Hints and tips for protein secondary structure prediction with Jpred
- Protein secondary structure prediction algorithms are trained with globular proteins. Unless the algorithm is specifically trained only with transmembrane proteins (such as PHDhtm), secondary structure prediction is very likely to be wrong for transmembrane segments.
- Coiled coils are another special type of secondary structure element. If the coiled coil prediction methods predict a coiled coil you will need to re-examine your sequence.
- Try to filter your sequence so that it contains no transmembrane or coiled coil regions prior to prediction. Secondary structure prediction methods apply a window of up to 19 residues during prediction. If there are coiled coil or TM regions within your protein, the predictions at the boundaries of coiled coil or transmembrane regions and the rest of the sequence are likely to be incorrect.

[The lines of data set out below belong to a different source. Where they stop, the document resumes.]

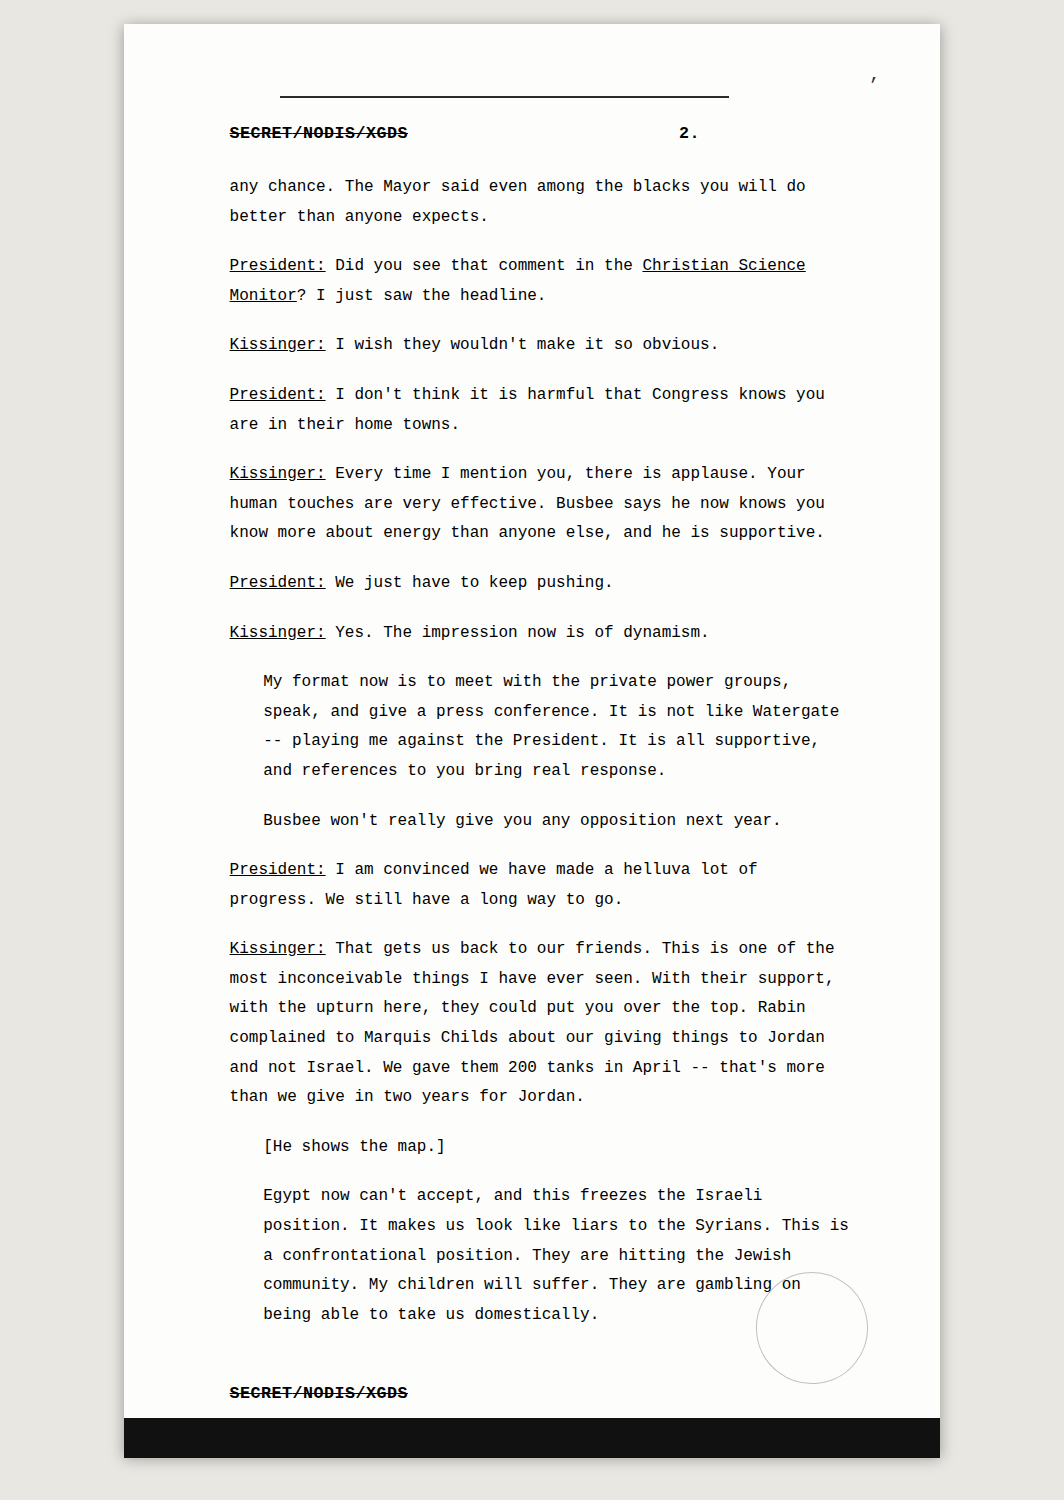,
SECRET/NODIS/XGDS 2.
any chance. The Mayor said even among the blacks you will do better than anyone expects.
President: Did you see that comment in the Christian Science Monitor? I just saw the headline.
Kissinger: I wish they wouldn't make it so obvious.
President: I don't think it is harmful that Congress knows you are in their home towns.
Kissinger: Every time I mention you, there is applause. Your human touches are very effective. Busbee says he now knows you know more about energy than anyone else, and he is supportive.
President: We just have to keep pushing.
Kissinger: Yes. The impression now is of dynamism.
My format now is to meet with the private power groups, speak, and give a press conference. It is not like Watergate -- playing me against the President. It is all supportive, and references to you bring real response.
Busbee won't really give you any opposition next year.
President: I am convinced we have made a helluva lot of progress. We still have a long way to go.
Kissinger: That gets us back to our friends. This is one of the most inconceivable things I have ever seen. With their support, with the upturn here, they could put you over the top. Rabin complained to Marquis Childs about our giving things to Jordan and not Israel. We gave them 200 tanks in April -- that's more than we give in two years for Jordan.
[He shows the map.]
Egypt now can't accept, and this freezes the Israeli position. It makes us look like liars to the Syrians. This is a confrontational position. They are hitting the Jewish community. My children will suffer. They are gambling on being able to take us domestically.
SECRET/NODIS/XGDS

- Secondary structure prediction methods are much more accurate (on average ca. 6-7%) when a multiple sequence alignment is applied. Jpred creates one for you using PSI-BLAST, but a user created one is likely to result in a better prediction.
- If Jpred finds a PDB structure that matches your query, think about why you are predicting the secondary structure. If a structure is available that shares significant sequence similarity to your query, it will make a much better starting point for model building than a secondary structure prediction. If you want to see how the predictions compare, by all means switch off the automatic scan.
- Jpred generates multiple sequence alignments with low redundancy. Redundant sequences in the alignment cause the profiles used in the prediction methods to become biased. Prediction methods are more accurate when a non redundant alignment is used. If you want to use your own alignment for prediction, make sure that any redundant sequences are removed prior to prediction.
- For an initial 'look see' the best approach is to run Jpred with a single sequence. This way Jpred will have an accurate prediction, and it also generates an automatic multiple sequence alignment.
- Jnet predicts solvent accessibility at three thresholds. 25%, 5% and 0%. Residues predicted at 0% exposure represent those residues that are likely to be 'very buried'.